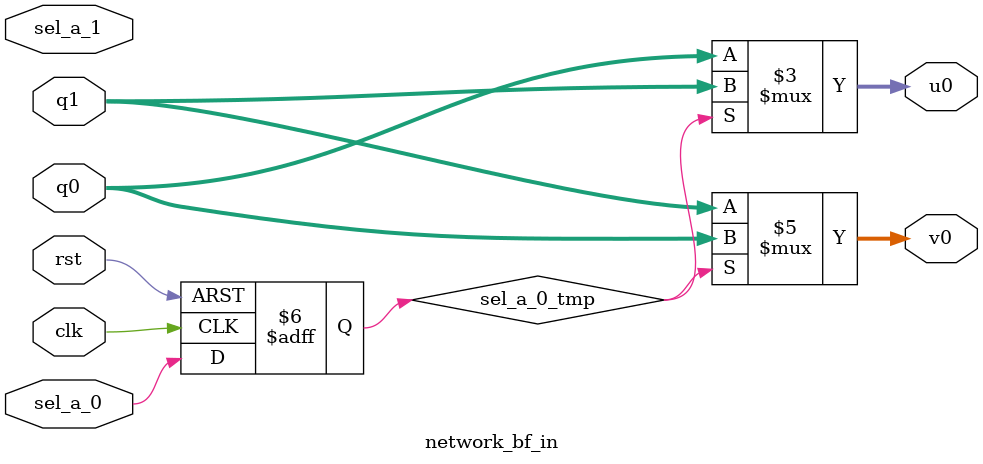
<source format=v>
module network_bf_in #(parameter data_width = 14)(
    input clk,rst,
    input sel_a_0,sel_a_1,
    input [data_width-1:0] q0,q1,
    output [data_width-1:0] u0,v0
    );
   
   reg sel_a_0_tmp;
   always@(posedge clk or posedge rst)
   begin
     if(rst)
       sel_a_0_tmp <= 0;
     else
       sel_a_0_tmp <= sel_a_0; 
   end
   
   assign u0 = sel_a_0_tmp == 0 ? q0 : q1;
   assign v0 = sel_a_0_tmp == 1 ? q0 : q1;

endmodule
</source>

::::::

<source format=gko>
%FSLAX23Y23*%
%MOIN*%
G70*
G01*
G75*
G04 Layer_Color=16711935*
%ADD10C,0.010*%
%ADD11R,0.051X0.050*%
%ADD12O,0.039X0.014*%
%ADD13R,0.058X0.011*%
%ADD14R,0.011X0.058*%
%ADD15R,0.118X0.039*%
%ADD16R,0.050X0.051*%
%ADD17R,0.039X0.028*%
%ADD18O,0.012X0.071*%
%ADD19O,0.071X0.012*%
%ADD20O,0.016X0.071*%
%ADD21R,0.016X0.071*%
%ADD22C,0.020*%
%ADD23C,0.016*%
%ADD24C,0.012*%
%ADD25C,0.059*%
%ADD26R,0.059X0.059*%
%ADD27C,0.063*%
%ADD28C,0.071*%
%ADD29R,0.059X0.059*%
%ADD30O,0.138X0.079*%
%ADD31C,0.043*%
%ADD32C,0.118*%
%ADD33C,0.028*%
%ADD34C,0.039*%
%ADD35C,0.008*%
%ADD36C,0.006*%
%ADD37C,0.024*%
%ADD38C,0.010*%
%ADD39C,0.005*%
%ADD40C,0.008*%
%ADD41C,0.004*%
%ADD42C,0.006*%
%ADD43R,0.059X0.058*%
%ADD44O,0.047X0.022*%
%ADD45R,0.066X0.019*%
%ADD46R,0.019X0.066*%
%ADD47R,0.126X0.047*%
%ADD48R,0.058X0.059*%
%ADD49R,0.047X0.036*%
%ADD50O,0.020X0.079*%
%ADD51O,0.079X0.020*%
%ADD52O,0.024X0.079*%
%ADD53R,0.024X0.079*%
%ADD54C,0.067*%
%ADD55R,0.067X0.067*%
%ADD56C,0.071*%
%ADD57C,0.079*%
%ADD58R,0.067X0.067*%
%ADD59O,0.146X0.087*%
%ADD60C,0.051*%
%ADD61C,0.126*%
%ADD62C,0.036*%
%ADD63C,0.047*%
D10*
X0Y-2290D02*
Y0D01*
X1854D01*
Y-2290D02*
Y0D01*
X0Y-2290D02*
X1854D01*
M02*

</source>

::::::

**Prompt:**
The answer must be a single number: the count of lines in the data that include the word "input".

**Output below:**
3